U.S. Sen. Kamala Harris, at a recent CNN Town Hall, said the solution for providing quality health care for everyone at an affordable price is this: "We need to have Medicare for all.”
To the follow-up “Obama gotcha” question — those who like their [private] insurance don’t get to keep it? — the California Democrat and presidential candidate had a ready reply.
“The idea is that everyone gets access to medical care, and you don’t have to go through the process of going through an insurance company, having them give you approval. … Let’s eliminate all of that; let’s move on.”
My first reaction, being the designated person in my household for dealing with our kindly insurance company, was prospective relief from paperwork. It was quickly followed by my usual economist’s skepticism about a free lunch. For one thing, I am due to join the current Medicare program (for old folks) when I retire during a prospective President Harris’ term of office. For another, as part of my role as an expert, I have had to learn a fair amount about how that program actually works.
So, I asked myself whether Kamala Harris could deliver what she promised.
(A personal note: Sen. Harris’ father, Don, was my colleague when we were both assistant professors at Northwestern University years ago. I do not remember Kamala, but she must have been one of the many children present at faculty social gatherings. I do remember that I considered giving the faculty children a brief but sobering lecture on Medicare’s expected tax burdens if they did not behave themselves.)
The problem is that the label “Medicare for All” has been attached to a variety of different proposals from various Democrats, and their relationship to today’s Medicare program is only slight. There are two important features of Medicare they all ignore:
- It sometimes requires approval before paying doctors for some services
- The approval of coverage and development of payment policies for benefits are actually done by private insurance companies under contract with Medicare, and their policies vary across states. (In Pennsylvania, the contractor is Novitas Services, a subsidiary of Guidewell Group associated with Florida Blue Cross.) In addition, more than 35 percent of beneficiaries have opted for Medicare Advantage, which is coverage under private managed care plans in lieu of traditional Medicare, and all outpatient drug coverage is administered by private plans.
Sen. Harris was forthright in saying that under her plan, eventually you would not be allowed to keep your current employment-based plan (like the one I am on now) or any private Medicare Advantage plan (some of which my contemporaries praise). But, she says, not to worry, you will like the single public plan much better.

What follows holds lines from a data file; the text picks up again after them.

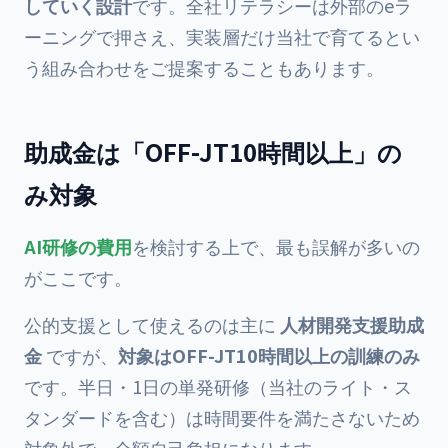
していく設計
です。全社リテラシーは外部のeラ
ーニングで押さえ、実装層だけ当社で育てるとい
う組み合わせをご提案することもあります。
助成金は「OFF-JT10時間以上」の
み対象
AI研修の費用
を検討する上で、最も誤解が多いの
がここです。
公的支援として使えるのは主に
人材開発支援助成
金
ですが、
対象はOFF-JT10時間以上の訓練のみ
です。半日・1日の単発研修（当社のライト・ス
タンダードを含む）は時間要件を満たさないため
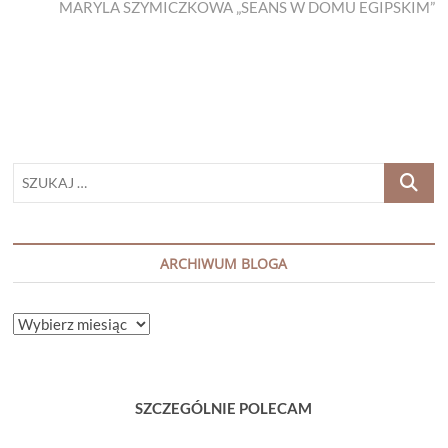
post:
MARYLA SZYMICZKOWA „SEANS W DOMU EGIPSKIM”
SZUKAJ
…
ARCHIWUM BLOGA
ARCHIWUM
BLOGA
SZCZEGÓLNIE POLECAM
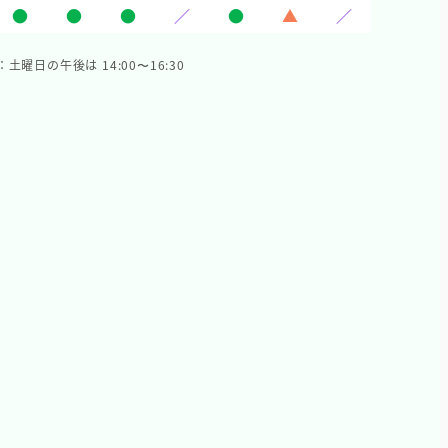
●
●
●
／
●
▲
／
：土曜日の午後は 14:00〜16:30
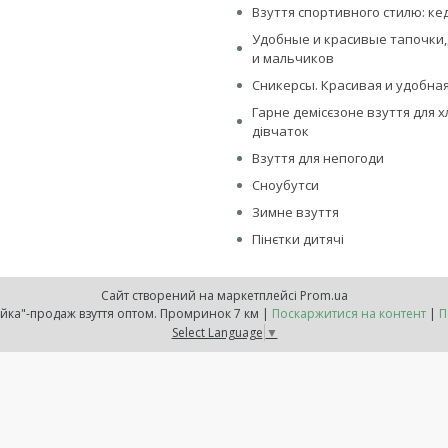
Взуття спортивного стилю: ке
Удобные и красивые тапочки,
и мальчиков
Сникерсы. Красивая и удобная
Гарне демісєзоне взуття для х
дівчаток
Взуття для непогоди
Сноубутси
Зимне взуття
Пінєтки дитячі
Сайт створений на маркетплейсі
Prom.ua
Інтернет-магазин "Обувайка"-продаж взуття оптом. Промринок 7 км |
Поскаржитися на контент
|
П
Select Language
▼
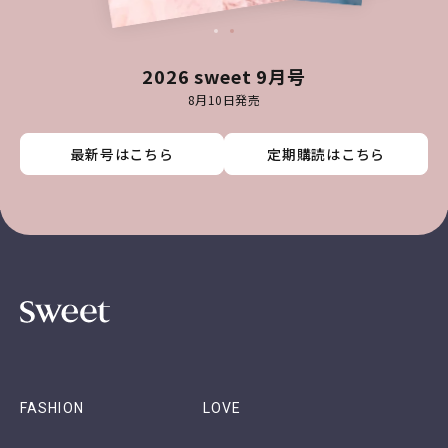
2026 sweet 9月号
8月10日発売
最新号はこちら
最新号はこちら
最新号はこちら
最新号はこちら
定期購読はこちら
定期購読はこちら
定期購読はこちら
定期購読はこちら
FASHION
LOVE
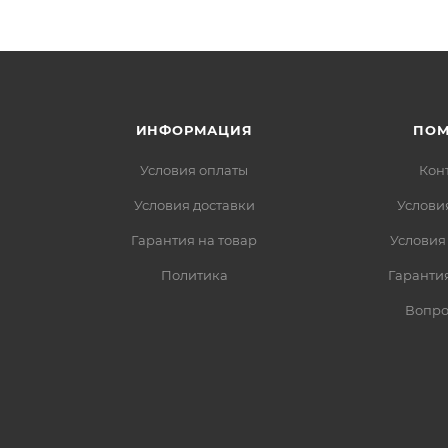
ИНФОРМАЦИЯ
ПО
Условия оплаты
Кон
Условия доставки
Услови
Гарантия на товар
Условия
Политика
Гарантия
Вопро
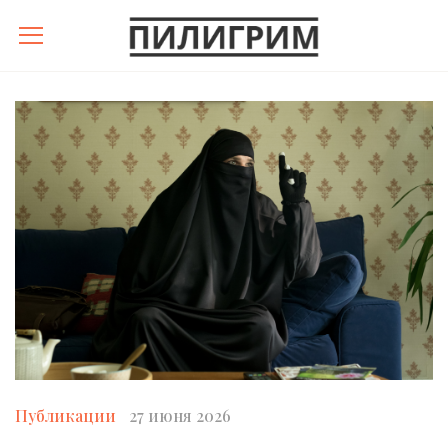
Публикации
27 июня 2026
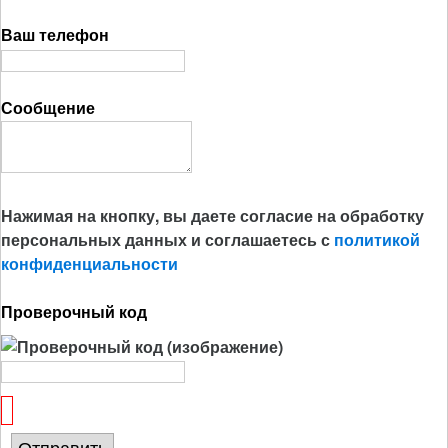
Ваш телефон
Сообщение
Нажимая на кнопку, вы даете согласие на обработку
персональных данных и соглашаетесь с
политикой
конфиденциальности
Проверочный код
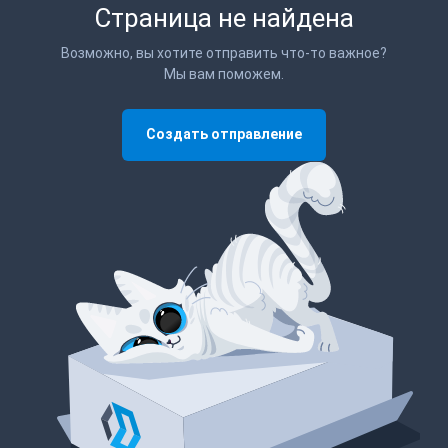
Страница не найдена
Возможно, вы хотите отправить что-то важное?
Мы вам поможем.
Создать отправление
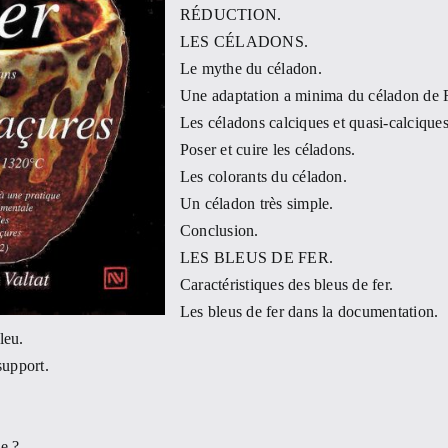
RÉDUCTION.
LES CÉLADONS.
Le mythe du céladon.
Une adaptation a minima du céladon de 
Les céladons calciques et quasi-calciques
Poser et cuire les céladons.
Les colorants du céladon.
Un céladon très simple.
Conclusion.
LES BLEUS DE FER.
Caractéristiques des bleus de fer.
Les bleus de fer dans la documentation.
leu.
support.
e ?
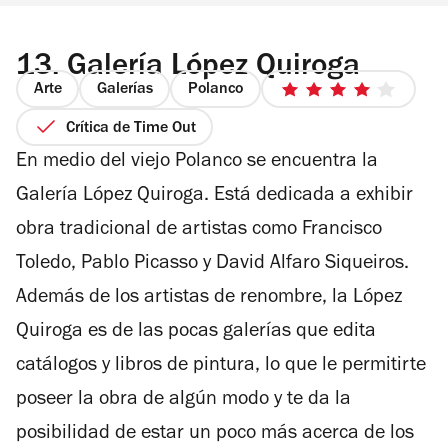
13.
Galería López Quiroga
Arte
Galerías
Polanco
4
de
Crítica de Time Out
5
En medio del viejo Polanco se encuentra la
estrellas
Galería López Quiroga. Está dedicada a exhibir
obra tradicional de artistas como Francisco
Toledo, Pablo Picasso y David Alfaro Siqueiros.
Además de los artistas de renombre, la López
Quiroga es de las pocas galerías que edita
catálogos y libros de pintura, lo que le permitirte
poseer la obra de algún modo y te da la
posibilidad de estar un poco más acerca de los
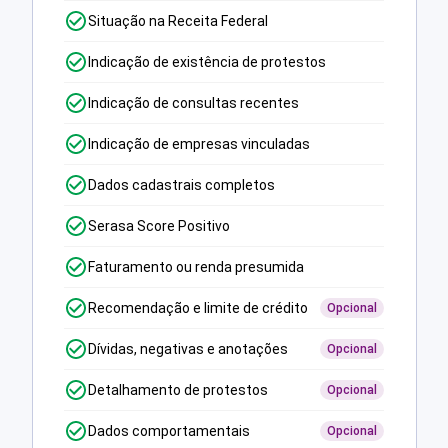
Situação na Receita Federal
Indicação de existência de protestos
Indicação de consultas recentes
Indicação de empresas vinculadas
Dados cadastrais completos
Serasa Score Positivo
Faturamento ou renda presumida
Recomendação e limite de crédito
Opcional
Dívidas, negativas e anotações
Opcional
Detalhamento de protestos
Opcional
Dados comportamentais
Opcional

I might like it, if it pays more for services that I like than for others I don’t (though not everyone may agree with me on which is which). Of course, we as beneficiaries would all wish that insurance paid well for every service, so doctors and hospitals would pay more attention to us, although as taxpayers and premium-payers, we would prefer that it paid less for everyone but us.
So, I remain a little nervous about Sen. Harris’ plan, and wish I had paid more attention to the leaders of tomorrow at my feet when I was in my first academic job. One may hope more realistic details will be forthcoming. There is no shortage of goodwill and good intentions among the emerging and impressive list of candidates and plans. However, realism, being the most valuable political commodity, is also the scarcest.